Iran diinterfensi nuklirnya bukan hanya karena takut mereka akan membuat bom atom, tapi juga karena mereka tidak ingin Iran punya energi yang banyak sehingga mereka mampu membuka sejuta jenis industri yang dengan itu mereka akan memboikot produk Barat dan untuk jangka panjang Iran dapat mendominasi pasar Timur dan Dunia Islam. Dengan itu Barat akan kehilangan pasarnya di Timur dan dunia-dunia Islam.
***
Indonesia katanya belum perlu energi nuklir. Dengan itu mereka menjual uraniumnya semua ke luar. Padahal nanti kalau sudah butuh kita harus membeli dengan harga yang sangat mahal.
Lagipula pernyataan 'kita belum butuh nuklir' itu kebohongan yang lucu. Lihatlah betapa malasnya orang berinfestasi sebab pabrik selalu menangung rugi akibat listrik yang sering macet. Kenyataannya Indonesia krisis energi!
Energi kita diekspor, kita sendiri krisis. Batubara mayoritas dari kalimantan, masyarakat sekitar pertambangan tak berlistrik, misalnya.
UU penanaman modal yang membuat kebijakan pemerintah memanjakan korporasi asing dan menindas rakyat sendiri. UU ini mengingkari UUD kita yang menyatakan air dan tanah milik rakyat.
Menyangkut pengawasan akan kebijakan pemerintah mengenai energi, kita tidak pernah konsisten dan tidak akan bisa mengevaluasi secara menyeluruh. Akibatnya kita tidak pernah mampu membantu menyelesaikan masalah sampai "tuntas".
***
Semua energi itu dikelola korporasi. Negara maju mendukung korporasinya memonopoli energi negara maju. Bahkan mereka tak segan-segan mengerahkan kekuatan militernya.
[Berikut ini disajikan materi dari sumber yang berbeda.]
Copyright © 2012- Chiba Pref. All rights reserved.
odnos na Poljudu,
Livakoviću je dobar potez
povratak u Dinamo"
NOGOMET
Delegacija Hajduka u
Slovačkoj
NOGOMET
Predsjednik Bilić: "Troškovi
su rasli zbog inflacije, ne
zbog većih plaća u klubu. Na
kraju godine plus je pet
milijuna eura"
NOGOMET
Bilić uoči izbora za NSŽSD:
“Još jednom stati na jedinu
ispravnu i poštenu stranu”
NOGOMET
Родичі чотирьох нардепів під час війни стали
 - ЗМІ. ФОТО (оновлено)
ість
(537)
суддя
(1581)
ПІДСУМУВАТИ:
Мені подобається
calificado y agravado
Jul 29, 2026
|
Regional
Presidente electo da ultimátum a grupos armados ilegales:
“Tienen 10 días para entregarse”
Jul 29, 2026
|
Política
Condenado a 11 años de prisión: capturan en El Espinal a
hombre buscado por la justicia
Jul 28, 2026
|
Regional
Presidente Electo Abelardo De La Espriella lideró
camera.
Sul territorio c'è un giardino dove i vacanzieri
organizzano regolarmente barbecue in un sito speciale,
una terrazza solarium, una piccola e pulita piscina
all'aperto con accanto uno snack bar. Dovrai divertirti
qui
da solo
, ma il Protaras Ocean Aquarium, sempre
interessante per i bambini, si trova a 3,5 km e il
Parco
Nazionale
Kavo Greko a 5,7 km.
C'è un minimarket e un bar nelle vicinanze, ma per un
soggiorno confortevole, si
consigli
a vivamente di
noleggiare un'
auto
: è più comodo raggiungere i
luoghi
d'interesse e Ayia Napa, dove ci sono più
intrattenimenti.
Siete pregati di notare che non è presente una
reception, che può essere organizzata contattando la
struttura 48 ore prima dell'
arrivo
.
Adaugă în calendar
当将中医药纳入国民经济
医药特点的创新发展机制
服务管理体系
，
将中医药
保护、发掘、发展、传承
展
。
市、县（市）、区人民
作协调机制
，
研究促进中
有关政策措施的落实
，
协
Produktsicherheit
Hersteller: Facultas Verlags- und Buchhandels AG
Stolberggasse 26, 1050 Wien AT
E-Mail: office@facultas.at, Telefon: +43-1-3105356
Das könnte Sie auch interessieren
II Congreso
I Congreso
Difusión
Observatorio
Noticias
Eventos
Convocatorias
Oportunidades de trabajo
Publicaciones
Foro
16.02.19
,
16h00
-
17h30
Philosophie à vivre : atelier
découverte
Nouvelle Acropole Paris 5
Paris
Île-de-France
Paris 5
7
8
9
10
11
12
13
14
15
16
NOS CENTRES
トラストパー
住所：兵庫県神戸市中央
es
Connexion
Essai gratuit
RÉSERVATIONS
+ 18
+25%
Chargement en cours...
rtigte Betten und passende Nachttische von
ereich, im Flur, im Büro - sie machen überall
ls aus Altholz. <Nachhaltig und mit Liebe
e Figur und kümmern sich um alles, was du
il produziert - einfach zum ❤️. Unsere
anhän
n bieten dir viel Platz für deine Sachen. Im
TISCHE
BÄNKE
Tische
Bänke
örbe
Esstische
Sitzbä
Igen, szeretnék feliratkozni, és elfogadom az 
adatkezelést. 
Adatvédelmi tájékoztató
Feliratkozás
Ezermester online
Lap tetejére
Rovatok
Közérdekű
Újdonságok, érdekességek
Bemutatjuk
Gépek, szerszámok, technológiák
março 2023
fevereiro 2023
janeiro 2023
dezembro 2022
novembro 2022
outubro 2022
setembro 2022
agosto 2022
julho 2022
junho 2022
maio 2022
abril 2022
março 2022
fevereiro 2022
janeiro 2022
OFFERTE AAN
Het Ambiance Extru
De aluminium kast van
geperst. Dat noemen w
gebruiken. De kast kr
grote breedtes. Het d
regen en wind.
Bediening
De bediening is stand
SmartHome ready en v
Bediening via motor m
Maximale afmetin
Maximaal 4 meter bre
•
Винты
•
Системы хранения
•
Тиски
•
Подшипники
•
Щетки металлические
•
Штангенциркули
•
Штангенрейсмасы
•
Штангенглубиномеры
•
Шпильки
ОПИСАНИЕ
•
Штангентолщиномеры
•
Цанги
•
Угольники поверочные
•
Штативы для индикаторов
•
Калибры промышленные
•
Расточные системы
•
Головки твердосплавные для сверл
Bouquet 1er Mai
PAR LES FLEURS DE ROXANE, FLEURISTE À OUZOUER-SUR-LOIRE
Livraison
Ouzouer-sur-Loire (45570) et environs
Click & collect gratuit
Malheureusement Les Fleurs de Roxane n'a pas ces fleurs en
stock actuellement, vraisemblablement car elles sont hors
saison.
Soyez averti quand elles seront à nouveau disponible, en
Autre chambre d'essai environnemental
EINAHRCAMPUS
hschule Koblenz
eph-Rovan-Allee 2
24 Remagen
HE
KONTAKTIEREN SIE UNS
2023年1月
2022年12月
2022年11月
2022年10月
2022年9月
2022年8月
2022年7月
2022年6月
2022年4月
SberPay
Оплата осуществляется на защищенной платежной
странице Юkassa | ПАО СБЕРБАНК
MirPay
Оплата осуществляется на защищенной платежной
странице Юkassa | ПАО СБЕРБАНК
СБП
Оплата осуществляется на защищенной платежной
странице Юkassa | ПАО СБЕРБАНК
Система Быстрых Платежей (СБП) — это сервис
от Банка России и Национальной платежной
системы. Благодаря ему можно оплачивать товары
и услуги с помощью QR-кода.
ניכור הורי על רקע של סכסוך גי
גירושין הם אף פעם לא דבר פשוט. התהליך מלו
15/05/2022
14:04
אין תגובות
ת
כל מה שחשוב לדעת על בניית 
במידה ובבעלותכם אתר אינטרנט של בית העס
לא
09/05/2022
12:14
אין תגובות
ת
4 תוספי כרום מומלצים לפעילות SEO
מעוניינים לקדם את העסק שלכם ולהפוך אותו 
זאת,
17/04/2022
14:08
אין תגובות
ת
Korporasi besar (terutama asing) mengkondisikan negara berkembang krisis dengan senjatanya "demokrasi" sehingga mereka dapat pisau bermata dua. Di satu sisi mereka menguasai kebijakan resmi pemerintah, di sisi lain mereka mendapatkan "gudang" buruh murah dari negeri itu. Dengan modalnya yang besar, melalui jalur politik yang kotor, jadilah pejabat pemerintah dari eksekutif, legislatif dan yudikatif adalah orang titipan korporasi sehingga kebijakannya selalu pro-korporasi dan menindas rakyat.
***
Keberadaan Indonesia dalam keanggotaan G-20 sebatas untuk "diperalat" baik untuk sebagai penjual karbon, konsumen terbesar dan penghasil energi sangat murah dan mudah.
***
Krisis enargi membuat kita krisis produksi yang memicu budaya "konsumtif brutal" akibatnya krisis ekonomi.
Sudan melakukan kerjasama energi dengan negara lain yang menguasai teknologi. Namun mereka mampu menerapkan kebijakan yang menguntungkan rakyatnya. Misalnya tahun pertama Sudan 20%, tahun berikutnya 40% hingga nanti akhirnya 90%.
Ini bisa berlaku karena tidak ada mental korup dari pejabat dan pengambil kebijakannya. Asing yang jahat tidak senang sehingga membuat kekacauan politik di negara itu.